Tools

How Learning Roundtables Make Your Organization Smarter and More Resilient

Teams must have opportunities to be candid about the progress towards their goals, to work through how to achieve their desired outcomes, and hopefully, to learn from their colleagues’ experiences

Creating a more adaptable, more resilient organization requires time for reflection: teams must have opportunities to be candid about the progress (or lack thereof) towards their goals, to work through how to achieve their desired outcomes, and hopefully, to learn from their colleagues’ experiences.
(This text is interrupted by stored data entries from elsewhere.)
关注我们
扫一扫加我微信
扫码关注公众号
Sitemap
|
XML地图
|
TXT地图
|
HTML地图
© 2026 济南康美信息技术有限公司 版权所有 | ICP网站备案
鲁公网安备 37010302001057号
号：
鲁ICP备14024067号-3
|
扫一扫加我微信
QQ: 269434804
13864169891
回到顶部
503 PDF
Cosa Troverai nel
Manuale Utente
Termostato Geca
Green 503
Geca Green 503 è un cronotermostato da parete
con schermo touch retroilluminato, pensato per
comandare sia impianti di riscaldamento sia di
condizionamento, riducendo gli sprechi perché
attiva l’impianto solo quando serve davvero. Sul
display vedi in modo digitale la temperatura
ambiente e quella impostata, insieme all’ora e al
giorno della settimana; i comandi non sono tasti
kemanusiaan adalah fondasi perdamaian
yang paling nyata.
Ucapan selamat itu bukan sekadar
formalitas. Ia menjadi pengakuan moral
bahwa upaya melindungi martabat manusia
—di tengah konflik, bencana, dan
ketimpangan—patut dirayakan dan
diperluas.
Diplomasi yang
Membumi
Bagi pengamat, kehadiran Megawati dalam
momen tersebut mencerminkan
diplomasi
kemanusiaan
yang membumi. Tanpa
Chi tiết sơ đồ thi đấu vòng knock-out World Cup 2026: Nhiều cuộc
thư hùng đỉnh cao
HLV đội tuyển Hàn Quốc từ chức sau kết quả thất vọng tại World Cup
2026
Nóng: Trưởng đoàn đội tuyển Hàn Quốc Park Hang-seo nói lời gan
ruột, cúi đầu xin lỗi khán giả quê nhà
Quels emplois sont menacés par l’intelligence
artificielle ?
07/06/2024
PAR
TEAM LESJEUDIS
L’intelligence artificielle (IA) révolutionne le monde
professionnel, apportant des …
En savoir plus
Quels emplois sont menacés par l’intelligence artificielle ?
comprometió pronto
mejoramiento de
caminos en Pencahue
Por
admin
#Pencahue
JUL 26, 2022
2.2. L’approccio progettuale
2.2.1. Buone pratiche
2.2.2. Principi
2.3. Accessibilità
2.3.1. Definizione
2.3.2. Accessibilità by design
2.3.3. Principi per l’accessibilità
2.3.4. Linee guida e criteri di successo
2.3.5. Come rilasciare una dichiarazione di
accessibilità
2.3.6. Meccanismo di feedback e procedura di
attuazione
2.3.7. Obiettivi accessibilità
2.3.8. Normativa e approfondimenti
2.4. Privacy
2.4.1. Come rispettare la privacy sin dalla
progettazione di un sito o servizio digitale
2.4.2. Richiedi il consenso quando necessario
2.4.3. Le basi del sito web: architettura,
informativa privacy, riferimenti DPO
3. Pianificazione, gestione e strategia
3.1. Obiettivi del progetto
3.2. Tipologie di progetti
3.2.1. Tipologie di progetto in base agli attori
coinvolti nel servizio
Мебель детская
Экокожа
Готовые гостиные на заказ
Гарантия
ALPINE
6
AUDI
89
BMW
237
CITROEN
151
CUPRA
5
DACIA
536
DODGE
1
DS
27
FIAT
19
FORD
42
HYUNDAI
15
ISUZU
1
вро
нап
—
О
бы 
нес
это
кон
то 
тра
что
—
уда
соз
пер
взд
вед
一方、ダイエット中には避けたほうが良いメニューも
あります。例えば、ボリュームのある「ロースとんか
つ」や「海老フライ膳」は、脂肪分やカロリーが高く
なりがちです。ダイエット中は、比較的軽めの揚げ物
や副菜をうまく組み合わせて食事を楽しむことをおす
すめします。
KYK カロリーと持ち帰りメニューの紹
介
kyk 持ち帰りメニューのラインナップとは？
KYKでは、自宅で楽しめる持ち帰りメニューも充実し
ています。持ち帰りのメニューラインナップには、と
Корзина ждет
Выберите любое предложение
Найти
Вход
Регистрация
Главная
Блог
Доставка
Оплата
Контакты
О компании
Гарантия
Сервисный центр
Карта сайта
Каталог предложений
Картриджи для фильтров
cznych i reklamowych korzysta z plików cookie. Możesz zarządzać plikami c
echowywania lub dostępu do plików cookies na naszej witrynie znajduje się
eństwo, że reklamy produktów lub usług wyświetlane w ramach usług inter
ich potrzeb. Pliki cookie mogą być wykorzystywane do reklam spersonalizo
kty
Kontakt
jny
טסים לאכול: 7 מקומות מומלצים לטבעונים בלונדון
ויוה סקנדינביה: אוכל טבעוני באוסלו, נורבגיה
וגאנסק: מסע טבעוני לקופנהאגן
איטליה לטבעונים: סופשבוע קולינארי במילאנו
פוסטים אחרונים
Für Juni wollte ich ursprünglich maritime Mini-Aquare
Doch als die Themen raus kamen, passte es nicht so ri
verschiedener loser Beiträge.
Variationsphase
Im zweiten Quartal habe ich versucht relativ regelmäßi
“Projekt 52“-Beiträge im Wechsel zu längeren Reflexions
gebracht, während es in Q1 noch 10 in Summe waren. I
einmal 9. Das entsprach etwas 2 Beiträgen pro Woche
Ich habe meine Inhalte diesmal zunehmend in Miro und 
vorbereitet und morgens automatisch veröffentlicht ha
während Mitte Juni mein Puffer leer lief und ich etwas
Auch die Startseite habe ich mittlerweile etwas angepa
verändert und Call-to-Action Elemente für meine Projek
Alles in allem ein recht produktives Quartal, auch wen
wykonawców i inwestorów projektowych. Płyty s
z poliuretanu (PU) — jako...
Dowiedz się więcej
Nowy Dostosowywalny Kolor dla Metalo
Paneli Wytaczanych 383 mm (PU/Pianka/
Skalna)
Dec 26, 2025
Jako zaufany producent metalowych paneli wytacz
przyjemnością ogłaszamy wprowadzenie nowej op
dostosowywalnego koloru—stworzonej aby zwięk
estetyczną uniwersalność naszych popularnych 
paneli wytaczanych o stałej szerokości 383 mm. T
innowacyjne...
That’s why we encourage Learning Roundtables, which bring teams together to share updates on new approaches to their work. Like retrospectives, they’re oriented to the future, with the goal of pausing, recalibrating, and moving forward together, rather than assigning blame or rehashing the past. As such, they’re a critical part of our Adaptive Planning process, and we recommend holding one every quarter. Of course, a Learning Roundtable doesn’t have to be a part of Adaptive Planning; you can set one up whenever you see an opportunity for your organization to get smarter about how it operates and build its capacity for change. If you want to host one for your team:

  • Call for participants. A Roundtable is an opportunity for teams to showcase what they’ve been working on, so your first step is to find willing participants. If you’re conducting a Roundtable as part of the AP process, ask Bet Leaders if they want to participate, or if they’d like to recommend a member from their team. Otherwise, use your network or survey the organization to identify people who are attempting new ways of working.
  • Ask participants to prepare an update for the session. About a week prior to the Roundtable, brief participants on what you expect them to share with attendees. If you want them to create a presentation, provide a template and give them guidelines (e.g., “Keep it to five slides”) to create a consistent experience, and to minimize the extra work you’re asking them to do. Topics could include:
    • What was your initial hypothesis about how to improve the work?
    • What have you observed while testing this approach?
    • Where do you feel on- or off-track?
    • What’s your biggest concern? What might stand in the way of achieving your desired outcomes?
    • What have you learned? What surprised you?
  • At the start of the Roundtable, provide background information. Your audience may not be familiar with the concept of Adaptive Planning, so start by reviewing the goals of the Learning Roundtable. This is also an excellent time to reinforce some of the values and practices of AP, like the importance of testing bets, and tolerating discomfort in order to learn.
  • Invite people to join breakout groups to learn more about the different bets or initiatives. Chances are good you’ll have found several interesting projects to share, but they may be more or less relevant for different audiences. Breaking into smaller groups to discuss projects not only allows people to focus on the topics they’re most interested in, it also creates more space for conversation and deeper learning.
  • Bring the audience back together to discuss. So that everyone gets the full benefit of the discussion, ask a representative from each breakout to share some highlights, such as:
    • What did you learn that others need to know about?
    • What new way of working do you want to introduce to your team?
    • How is this initiative impacting the organization at large?
  • Review next steps and key dates. Close out the Roundtable by outlining what the group can expect between now and the next one, as well as highlighting any milestones. Remember, the most important behavior in Adaptive Planning is not necessarily deciding what to do, but rather, developing an organizational-wide habit of reflection, learning, and iteration.